Yahoo News featured an interesting short report issued by Agence France-Presse on November 20. In it we discover that a consortium of French, German and Hungarian mathematicians are claiming to have proven that Einstein’s famous equation, e=mc2, is correct. The report is all good except for one very small aspect. They call the effort of these mathematicians “heroic” in contradiction to the root meaning of the word. Mathematics isn’t “heroic” and it is a degradation of true heroics to say it is.
Unfortunately, while a small thing too casually used in the AFP report, it proves a sort of degradation of our language. Not only that, but it further devalues real heroism, making the word mean less with each garbled usage.
Here is how AFP used the word:
It’s taken more than a century, but Einstein’s celebrated formula e=mc2 has finally been corroborated, thanks to a heroic computational effort by French, German and Hungarian physicists.
So, what was “heroic” about this effort? Did these mathematicians find that they were being murdered for their efforts? Where they herded into cattle trucks and sent to their deaths for having made the effort to prove the Einsteinian theory? Was there discrimination or oppression as a result? Were their families at risk because of their important work? Or, on the other hand, did their “heroic” efforts save many lives? Did their figuring save even one?
No is the answer to all of those questions.

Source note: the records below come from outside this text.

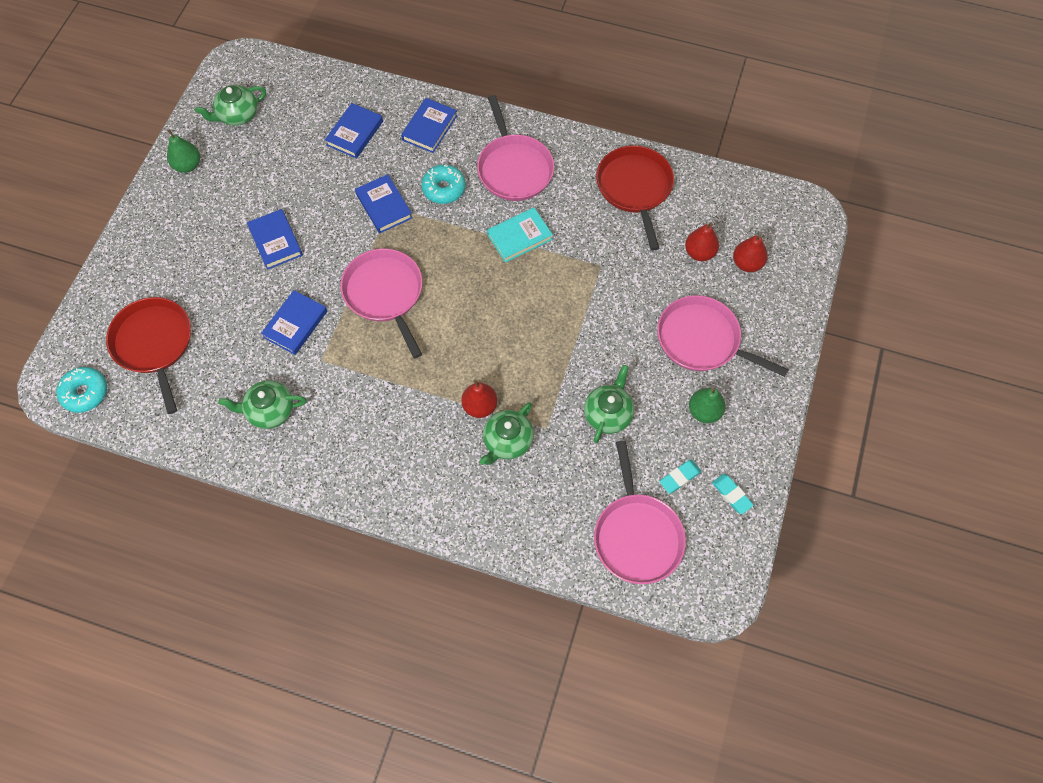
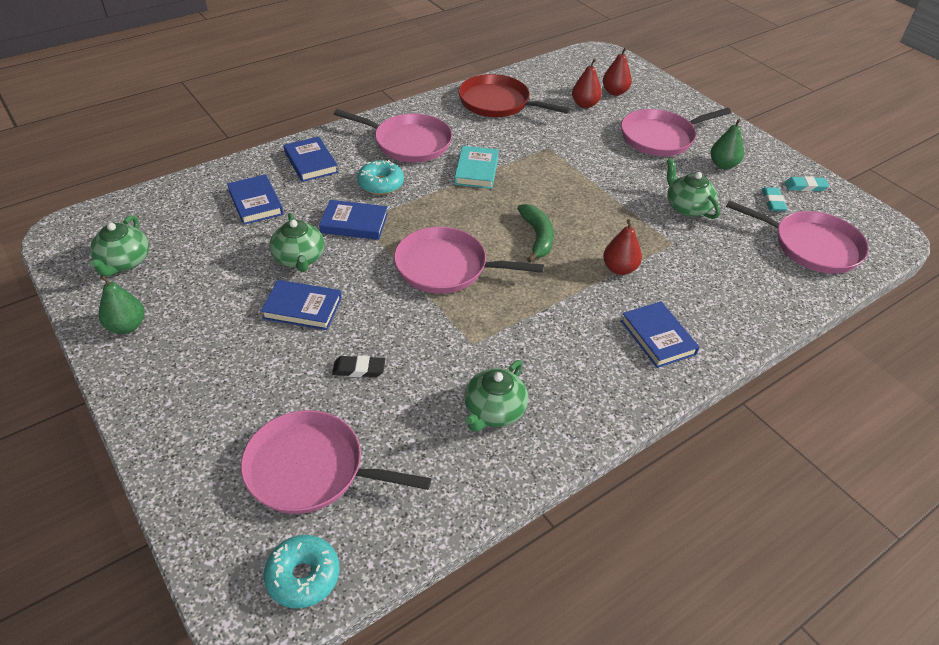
camera: 55 degrees left, 20 degrees down
red pan [106,297,191,414] -> pink pan [241,410,431,514]
blue book [261,290,327,355] -> blue book moved to [621,301,699,368]
green teapot [480,402,534,465] -> green teapot moved to [270,213,324,272]
none -> black eraser [332,356,385,377]
none -> green banana [517,204,554,263]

Even in using the word at its cheapest meaning (a great effort), it is still meant to imply a monumental overcoming of obstacles at self-peril. But, seriously, is this effort a “heroic” act?
It many be monumental, it may have been difficult, it may even have far reaching effect, but “heroic” it isn’t.
A soldier putting his life on the line, that’s heroic. A fireman entering a burning building to save a child, that’s heroic. Medical missionaries in third world nations risking their own safety and health to save the lives of people that have no access to modern medicine is even heroic.
Applying the word hero to greater and greater groups of people, though, degrades real heroism. It dilutes the word until even doing one’s job can become “heroic.” Politicians, movie stars, sports stars even average Moms and Dads doing their jobs, while all good things, does not rise to the level of heroics. No football player is a “hero” just because he runs around a stadium like a 12-year-old. And neither are mathematicians.
We must not make the word hero into one defined by efforts so common place that just anything applies. Unfortunately, the cultural left is very prone to this sort of moral equivalence and the media loves to over dramatize everything to heighten the emotional level of the tale but we should resist it, nonetheless.
Like I said, this is a small issue, but one that reflects a sad degradation of our society. When there are no heroes, there is no inspiration. Where there is no inspiration, we find little being valued. Everything becomes morally equivalent, nothing is special, better, or worth striving for.
There is a popular saying that holds that “words mean things” and it is a good rule of thumb to observe. Words do mean things. In an age where cynicism has taken a toll on our national character cheapening many of our most cherished beliefs, let’s not cheapen this one. If everyone is a hero, no one will be as the word will cease to have a distinction. And our society will suffer all the more for it.